The pursuit of peace in Palestine can be challenging, more so during the pandemic if Israeli settlements on Palestinian land continues unchecked. Condemnation by the global community has been swift but the focus should be on easing tensions and working towards resolving the current crisis that has stemmed from the encroachment into Palestinian land by Jewish settlers.
The core issue is illegal settlements and it’s important for the world community to hold Israel to account. Years of pent-up frustration and fears have led to the latest flare-up, the worst in recent years that has lasted three nights, injuring hundreds of Palestinians, some of who were hurt seriously in firing by Israeli police and special forces. Rubber bullets, stun guns and water canons were used to subdue largely peaceful protesters.
These men and women were opposing the planned eviction of Palestinian families from the flashpoint area near Al Aqsa Mosque. The Israeli response was disproportionate as the protestors were not wielding weapons. Even children were injured, including a one-year-old child. Israeli officials said they were responding to some stone-pelting by those assembled in the area. These were worshippers at the mosque who were singing songs outside the place of worship. This cannot be termed provocation, though some groups resorted to violence. The need of the hour is to calm tempers down on both sides. A settlement does not mean building on Palestinians property but to engage in dialogue and solve long-pending issues amicably.
The UAE “strongly condemned” the clashes and the likely evictions of Palestinians from the areas. The UAE’s Minister of State for Foreign Affairs, Khalifa Al Marar, urged Israeli authorities to reduce tensions. “The need is for Israeli authorities to assume their responsibilities - in line with international law - to provide necessary protection to Palestinian civilians’ right to practice their religion, and to prevent practices that violate the sanctity of the Holy Al Aqsa Mosque.”

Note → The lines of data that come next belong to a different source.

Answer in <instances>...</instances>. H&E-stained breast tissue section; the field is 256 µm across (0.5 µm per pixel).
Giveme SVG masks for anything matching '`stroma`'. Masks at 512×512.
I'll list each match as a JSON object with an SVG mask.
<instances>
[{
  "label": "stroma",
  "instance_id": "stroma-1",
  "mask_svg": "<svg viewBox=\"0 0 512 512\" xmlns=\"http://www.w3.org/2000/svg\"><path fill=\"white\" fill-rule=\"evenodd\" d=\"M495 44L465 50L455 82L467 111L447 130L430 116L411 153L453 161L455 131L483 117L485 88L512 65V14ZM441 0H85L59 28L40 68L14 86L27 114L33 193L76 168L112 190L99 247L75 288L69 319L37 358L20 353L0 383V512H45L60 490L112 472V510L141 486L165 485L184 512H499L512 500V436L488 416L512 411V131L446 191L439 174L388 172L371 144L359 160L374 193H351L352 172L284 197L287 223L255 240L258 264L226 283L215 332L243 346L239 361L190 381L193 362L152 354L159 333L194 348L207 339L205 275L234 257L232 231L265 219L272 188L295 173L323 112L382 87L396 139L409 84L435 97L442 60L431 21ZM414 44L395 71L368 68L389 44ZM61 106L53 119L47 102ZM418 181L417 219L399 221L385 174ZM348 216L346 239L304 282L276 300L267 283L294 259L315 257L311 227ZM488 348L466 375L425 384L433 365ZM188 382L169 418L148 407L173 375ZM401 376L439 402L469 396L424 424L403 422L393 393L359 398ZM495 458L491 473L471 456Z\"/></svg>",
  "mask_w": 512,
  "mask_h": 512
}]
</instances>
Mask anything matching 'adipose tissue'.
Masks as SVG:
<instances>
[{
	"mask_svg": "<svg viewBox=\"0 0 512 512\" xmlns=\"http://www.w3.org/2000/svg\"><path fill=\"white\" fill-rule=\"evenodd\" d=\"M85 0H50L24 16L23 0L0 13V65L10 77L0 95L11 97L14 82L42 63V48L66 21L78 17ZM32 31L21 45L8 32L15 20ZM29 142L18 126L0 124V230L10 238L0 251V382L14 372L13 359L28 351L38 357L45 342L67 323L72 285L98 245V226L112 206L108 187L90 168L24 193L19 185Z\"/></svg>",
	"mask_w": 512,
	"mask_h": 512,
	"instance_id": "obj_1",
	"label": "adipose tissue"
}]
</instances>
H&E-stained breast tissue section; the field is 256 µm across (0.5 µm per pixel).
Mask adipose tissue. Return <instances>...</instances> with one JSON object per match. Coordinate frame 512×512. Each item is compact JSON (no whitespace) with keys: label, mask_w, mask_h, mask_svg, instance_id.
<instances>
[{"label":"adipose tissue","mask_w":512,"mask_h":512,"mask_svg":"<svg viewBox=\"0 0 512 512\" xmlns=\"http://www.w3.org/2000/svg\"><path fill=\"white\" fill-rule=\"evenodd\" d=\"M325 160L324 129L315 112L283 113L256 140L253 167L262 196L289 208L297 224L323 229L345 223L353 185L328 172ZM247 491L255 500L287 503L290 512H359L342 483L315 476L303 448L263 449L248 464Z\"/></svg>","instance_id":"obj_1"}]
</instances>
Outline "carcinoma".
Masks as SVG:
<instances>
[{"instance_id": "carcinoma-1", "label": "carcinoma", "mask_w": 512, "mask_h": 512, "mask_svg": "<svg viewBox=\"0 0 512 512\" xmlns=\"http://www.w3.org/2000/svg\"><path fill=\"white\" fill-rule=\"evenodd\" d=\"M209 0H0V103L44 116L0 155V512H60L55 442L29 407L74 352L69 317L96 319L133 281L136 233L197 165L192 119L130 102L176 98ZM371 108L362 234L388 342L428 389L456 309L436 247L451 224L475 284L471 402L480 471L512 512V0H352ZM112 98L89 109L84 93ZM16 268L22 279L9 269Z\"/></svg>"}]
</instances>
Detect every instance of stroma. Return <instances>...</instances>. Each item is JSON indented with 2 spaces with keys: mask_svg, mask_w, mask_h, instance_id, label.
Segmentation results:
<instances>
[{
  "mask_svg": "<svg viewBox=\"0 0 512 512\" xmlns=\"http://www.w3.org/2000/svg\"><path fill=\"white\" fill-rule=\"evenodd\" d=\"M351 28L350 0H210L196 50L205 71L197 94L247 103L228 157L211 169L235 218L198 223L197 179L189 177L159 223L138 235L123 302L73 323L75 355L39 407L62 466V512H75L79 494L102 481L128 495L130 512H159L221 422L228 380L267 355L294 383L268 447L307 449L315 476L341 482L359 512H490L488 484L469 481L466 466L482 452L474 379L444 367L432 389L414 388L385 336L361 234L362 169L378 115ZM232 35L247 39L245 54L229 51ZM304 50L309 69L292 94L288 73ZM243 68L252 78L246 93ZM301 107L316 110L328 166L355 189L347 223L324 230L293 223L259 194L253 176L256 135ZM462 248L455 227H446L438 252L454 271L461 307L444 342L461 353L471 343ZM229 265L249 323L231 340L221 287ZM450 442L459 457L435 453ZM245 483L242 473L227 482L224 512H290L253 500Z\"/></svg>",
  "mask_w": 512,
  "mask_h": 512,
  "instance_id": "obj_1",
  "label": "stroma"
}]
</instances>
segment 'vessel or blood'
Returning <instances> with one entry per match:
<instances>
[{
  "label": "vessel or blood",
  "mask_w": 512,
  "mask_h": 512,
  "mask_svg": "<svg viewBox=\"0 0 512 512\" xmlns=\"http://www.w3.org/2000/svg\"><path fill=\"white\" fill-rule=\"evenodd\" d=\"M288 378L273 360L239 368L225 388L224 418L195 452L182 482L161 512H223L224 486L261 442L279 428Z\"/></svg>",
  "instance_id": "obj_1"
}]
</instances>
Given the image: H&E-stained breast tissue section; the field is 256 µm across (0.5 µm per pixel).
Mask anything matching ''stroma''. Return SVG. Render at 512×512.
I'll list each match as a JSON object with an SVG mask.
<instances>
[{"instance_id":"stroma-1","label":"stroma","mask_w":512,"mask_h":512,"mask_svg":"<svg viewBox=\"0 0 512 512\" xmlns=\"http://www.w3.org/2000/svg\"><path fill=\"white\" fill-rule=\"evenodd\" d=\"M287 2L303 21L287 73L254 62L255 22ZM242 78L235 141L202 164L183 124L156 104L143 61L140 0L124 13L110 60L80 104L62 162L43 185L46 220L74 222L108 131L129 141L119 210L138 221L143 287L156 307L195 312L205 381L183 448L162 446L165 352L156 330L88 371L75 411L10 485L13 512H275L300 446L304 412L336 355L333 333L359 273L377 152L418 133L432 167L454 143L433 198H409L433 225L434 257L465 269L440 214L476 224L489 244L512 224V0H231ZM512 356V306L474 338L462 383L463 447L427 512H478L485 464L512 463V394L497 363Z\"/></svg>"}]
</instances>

The solution, as laid out by the UAE is simple: respect the right to worship; stop settlements and evictions of Palestinian families. Israel and the UAE established formal relations under the Abraham Accords last year which gives the country more leverage over Israel to make peace with the Palestinians. Violence, as history has shown, begets more violence. That approach has clearly failed in the past and will meet with resistance and failure in the future. The UAE can be trusted to broker peace and Israel should be encouraged to engage with the Palestinian leadership while resisting the urge to respond to Hamas’ rockets. It takes courage to lay down arms and walk the high road to enduring peace.